Murphy recognized that this work fell squarely in the Justice Department’s wheelhouse. “The Department of Justice has played a vital part in the recent reform of Federal civil procedure,” he recalled. “It owes a duty to render similar service in respect to administrative procedure.”
In the years that followed, the Justice Department did not shrink from that duty. In 1941, under Attorney General Robert Jackson, the Justice Department’s committee produced a landmark report on the need to reform administrative law. And in 1947, a year after President Truman signed the Administrative Procedure Act into law, the Justice Department (then led by Tom Clark) issued a final report explaining the new law’s standards. This work proved to be so influential and credible that the Supreme Court and other courts continue to turn to it deferentially, to better understand how the APA’s terms should be construed and applied.
That is the best possible service that the Justice Department could possibly render now toward the goal of reforming the administrative state and modernizing administrative law. The Regulatory Accountability Act, the REINS Act, and other bills pending in the House and Senate would be immense improvements on our outdated administrative statutes. But if these measures get stuck in the gridlock of health care and tax reforms, then the Justice Department can seize the opportunity to expand upon Congress’s work.

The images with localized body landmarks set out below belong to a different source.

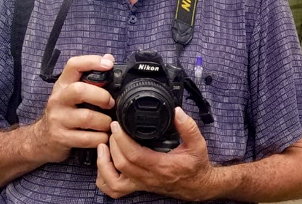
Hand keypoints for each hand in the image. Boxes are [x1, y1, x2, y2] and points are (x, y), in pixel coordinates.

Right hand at [31, 54, 115, 163]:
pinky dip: (101, 137)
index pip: (73, 65)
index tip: (109, 65)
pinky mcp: (62, 138)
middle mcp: (58, 100)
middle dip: (102, 96)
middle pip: (80, 90)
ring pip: (87, 117)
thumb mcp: (71, 92)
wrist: (41, 139)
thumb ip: (90, 77)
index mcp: (63, 85)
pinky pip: (87, 138)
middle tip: (111, 104)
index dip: (92, 62)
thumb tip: (109, 58)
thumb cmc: (63, 112)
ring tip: (109, 123)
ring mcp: (58, 119)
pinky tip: (103, 136)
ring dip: (105, 121)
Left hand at [97, 107, 216, 199]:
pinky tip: (105, 163)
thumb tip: (177, 112)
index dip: (122, 140)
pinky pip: (114, 189)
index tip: (117, 125)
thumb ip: (188, 127)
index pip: (134, 155)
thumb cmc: (196, 166)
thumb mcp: (198, 144)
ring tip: (103, 147)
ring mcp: (141, 184)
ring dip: (103, 164)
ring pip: (113, 182)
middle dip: (112, 144)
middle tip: (112, 129)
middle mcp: (148, 178)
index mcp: (161, 166)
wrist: (198, 186)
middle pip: (121, 164)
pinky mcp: (138, 186)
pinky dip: (104, 178)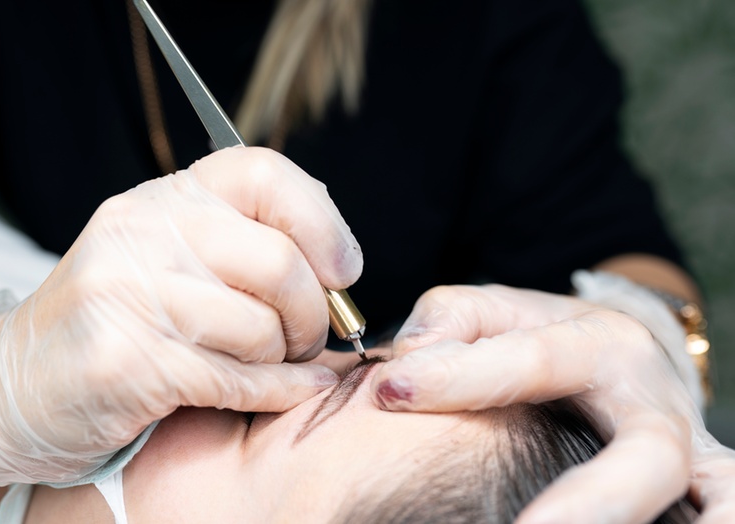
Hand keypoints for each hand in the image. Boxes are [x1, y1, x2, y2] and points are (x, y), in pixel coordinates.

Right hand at [0, 147, 360, 507]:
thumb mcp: (164, 257)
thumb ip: (238, 245)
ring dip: (288, 357)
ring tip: (275, 363)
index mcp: (162, 199)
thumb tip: (336, 264)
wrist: (9, 381)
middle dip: (313, 311)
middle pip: (278, 260)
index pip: (265, 174)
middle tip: (310, 335)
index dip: (322, 222)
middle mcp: (142, 233)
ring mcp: (128, 294)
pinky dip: (277, 392)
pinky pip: (237, 379)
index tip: (342, 268)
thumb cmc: (109, 321)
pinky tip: (287, 389)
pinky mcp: (126, 361)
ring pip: (261, 326)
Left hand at [370, 284, 734, 522]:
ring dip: (641, 523)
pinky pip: (724, 513)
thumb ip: (450, 321)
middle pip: (646, 456)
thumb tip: (412, 357)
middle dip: (591, 503)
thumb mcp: (495, 313)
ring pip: (717, 501)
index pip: (533, 361)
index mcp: (599, 345)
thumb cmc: (541, 341)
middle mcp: (655, 403)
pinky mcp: (705, 487)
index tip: (390, 391)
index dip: (458, 377)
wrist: (620, 357)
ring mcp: (692, 454)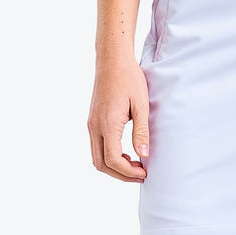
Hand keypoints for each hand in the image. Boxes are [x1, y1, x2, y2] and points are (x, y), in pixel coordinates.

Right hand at [87, 59, 150, 182]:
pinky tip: (125, 151)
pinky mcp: (92, 120)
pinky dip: (109, 156)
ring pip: (97, 157)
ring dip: (114, 166)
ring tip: (134, 164)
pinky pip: (97, 146)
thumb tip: (143, 155)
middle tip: (140, 174)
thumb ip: (141, 131)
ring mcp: (91, 124)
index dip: (128, 172)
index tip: (144, 173)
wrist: (112, 59)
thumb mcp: (140, 103)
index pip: (113, 160)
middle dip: (120, 174)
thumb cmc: (129, 78)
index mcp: (107, 124)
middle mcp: (95, 127)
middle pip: (101, 164)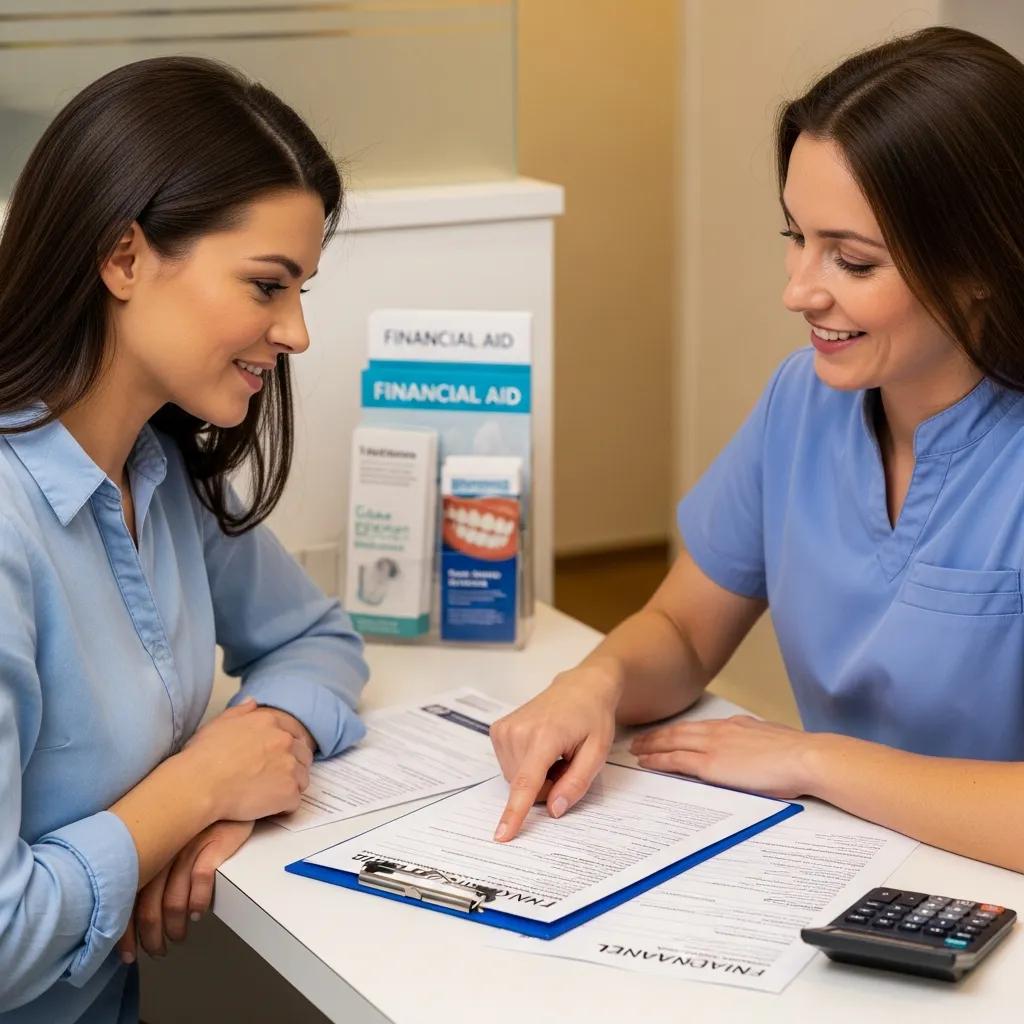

Indeed, the Justice Department could convene a much broader national conversation, bringing together the state attorneys general who, led by Texas’s Ken Paxton, recently sent the White House a letter offering further suggestions for structural regulatory reform. Such an effort by Sessions would echo the legacy of his predecessors—such as Attorney General Ed Meese, who led the Reagan-era project of returning American constitutionalism to its proper roots in the Constitution’s text. And it would echo the legacies of attorneys general Frank Murphy and Robert Jackson, who dedicated years to the project of understanding the administrative state and proposing legislative reforms, an effort that produced invaluable benefits to the legislative process then and in the decades that followed.
Attorney General Sessions should follow their example and assert the legislative role for which the Justice Department is singularly well suited.
Adam J. White is a research fellow at the Hoover Institution and director of the Center for the Study of the Administrative State
at George Mason University’s Antonin Scalia Law School.